Диосдадо замолкает. И правильно делает. Хочется помолчать. Даже неугомонный Долина перестает суетиться со своим «арифлексом». Все мы — Феликс Морехон, Габриэль, Диосдадо, Виталий — глядим на темный барельеф мемориальной доски, укрепленной на стене, у которой погиб Вакерито.
Он был совсем мальчик, этот Роберто Родригес. Не по-кубински белокурый, с зелеными глазами и редкой бородкой, которую отпустил, подражая Фиделю и Че. Незадолго до гибели ему исполнилось 23 года, в горы Сьерра Маэстра он пришел месяца через три после высадки Фиделя, Рауля, Че и их соратников с «Гранмы». Сначала был посыльным, потом — солдатом. Вскоре стал капитаном. А вы знаете, что такое «капитан» в Повстанческой армии? Ведь сам Фидель был «команданте» — майором. И выше «команданте» воинских званий в Повстанческой армии не было.
Когда его хоронили, «самоубийцы» плакали, не стесняясь слез. И стреляли в воздух, салютуя своему командиру, который не дожил до победы революции всего лишь несколько часов.
Сага о бронепоездеК обеду мы отсняли все, что наметили.
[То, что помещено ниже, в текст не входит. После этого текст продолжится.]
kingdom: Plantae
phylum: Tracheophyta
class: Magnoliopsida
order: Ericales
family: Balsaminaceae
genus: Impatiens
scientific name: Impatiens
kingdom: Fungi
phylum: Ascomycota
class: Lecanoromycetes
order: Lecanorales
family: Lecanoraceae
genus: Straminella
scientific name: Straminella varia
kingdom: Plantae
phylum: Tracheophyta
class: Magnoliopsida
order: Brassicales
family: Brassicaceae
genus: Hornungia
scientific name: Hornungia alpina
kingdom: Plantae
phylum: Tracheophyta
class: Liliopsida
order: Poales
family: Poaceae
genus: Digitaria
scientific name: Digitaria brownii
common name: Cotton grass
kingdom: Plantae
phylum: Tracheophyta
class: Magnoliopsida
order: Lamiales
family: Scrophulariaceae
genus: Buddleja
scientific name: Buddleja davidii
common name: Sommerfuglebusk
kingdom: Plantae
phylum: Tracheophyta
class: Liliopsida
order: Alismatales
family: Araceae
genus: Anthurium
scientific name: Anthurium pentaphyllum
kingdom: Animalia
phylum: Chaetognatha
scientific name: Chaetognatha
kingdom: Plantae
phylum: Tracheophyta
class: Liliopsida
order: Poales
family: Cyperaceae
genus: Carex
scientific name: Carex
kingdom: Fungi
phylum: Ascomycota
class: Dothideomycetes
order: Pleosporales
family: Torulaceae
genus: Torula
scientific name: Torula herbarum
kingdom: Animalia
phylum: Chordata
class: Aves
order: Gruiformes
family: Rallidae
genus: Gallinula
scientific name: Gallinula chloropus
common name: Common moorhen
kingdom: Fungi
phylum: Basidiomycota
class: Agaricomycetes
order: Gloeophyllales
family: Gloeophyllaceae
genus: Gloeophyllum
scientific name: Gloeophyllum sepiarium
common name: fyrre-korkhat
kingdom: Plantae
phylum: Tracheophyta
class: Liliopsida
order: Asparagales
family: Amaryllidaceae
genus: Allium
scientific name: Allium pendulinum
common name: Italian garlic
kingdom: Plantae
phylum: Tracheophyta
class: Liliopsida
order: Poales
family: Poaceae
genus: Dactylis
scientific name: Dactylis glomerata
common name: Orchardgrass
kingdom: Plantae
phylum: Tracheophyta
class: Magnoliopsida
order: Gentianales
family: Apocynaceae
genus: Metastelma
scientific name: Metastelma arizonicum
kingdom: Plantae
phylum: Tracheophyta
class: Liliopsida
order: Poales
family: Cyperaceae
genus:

И даже немножко больше. Для шестиминутного сюжета о битве за Санта-Клару «картинки», как говорят операторы, было у нас более чем достаточно. Не было лишь самого главного: интервью с участником битвы.
Закончив обед, решительно направляемся к машинам. «К Мирабалу?» — упавшим голосом спрашивает Габриэль, которому, видимо, хотелось бы без спешки выкурить послеобеденную сигару. Да, к Мирабалу! Без ветерана нам уезжать отсюда нельзя!
Мирабал встречает нас без энтузиазма: бедняга уже извелся за эти полдня, названивая во все концы города.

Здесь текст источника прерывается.